_Aim of the task_:
Print the line that contains "(763, 401) = (738, 400): purple" and every line that follows it in the data below, ending with the final line; include nothing else.

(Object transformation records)
====
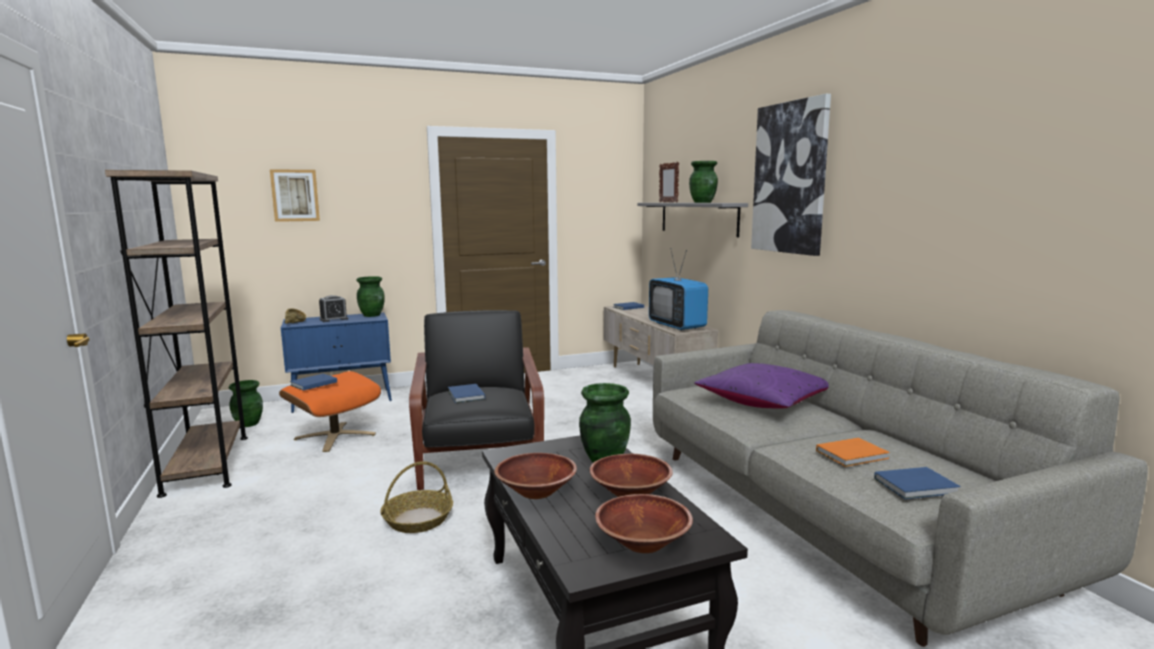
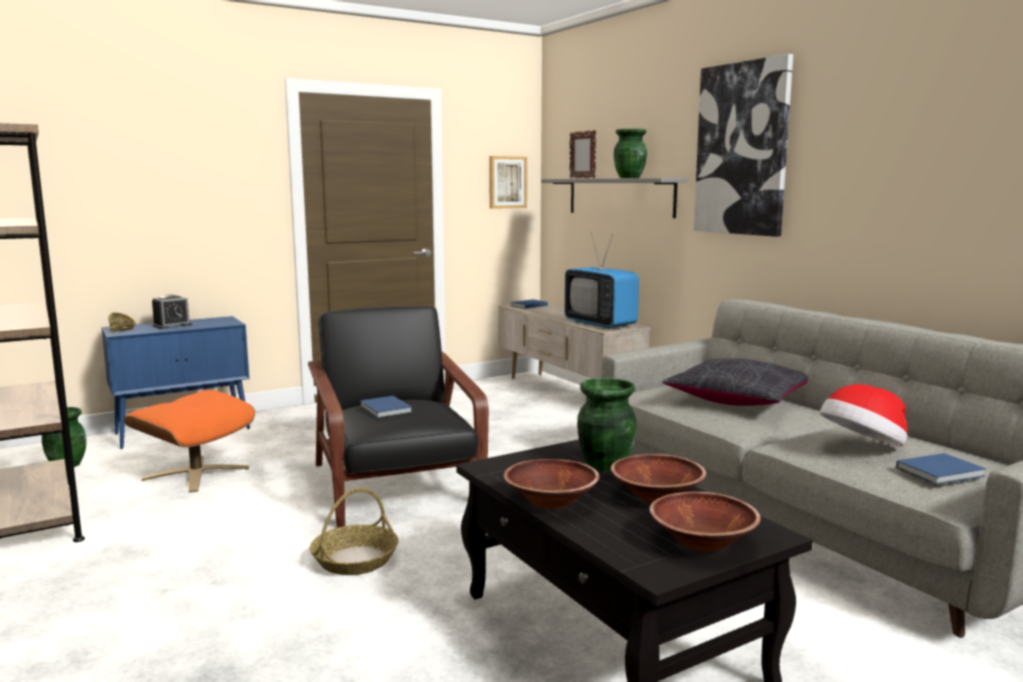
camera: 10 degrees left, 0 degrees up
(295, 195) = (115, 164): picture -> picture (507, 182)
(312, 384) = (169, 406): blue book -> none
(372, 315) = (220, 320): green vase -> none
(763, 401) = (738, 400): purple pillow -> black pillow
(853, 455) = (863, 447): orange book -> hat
====
_Task answer_:
(763, 401) = (738, 400): purple pillow -> black pillow
(853, 455) = (863, 447): orange book -> hat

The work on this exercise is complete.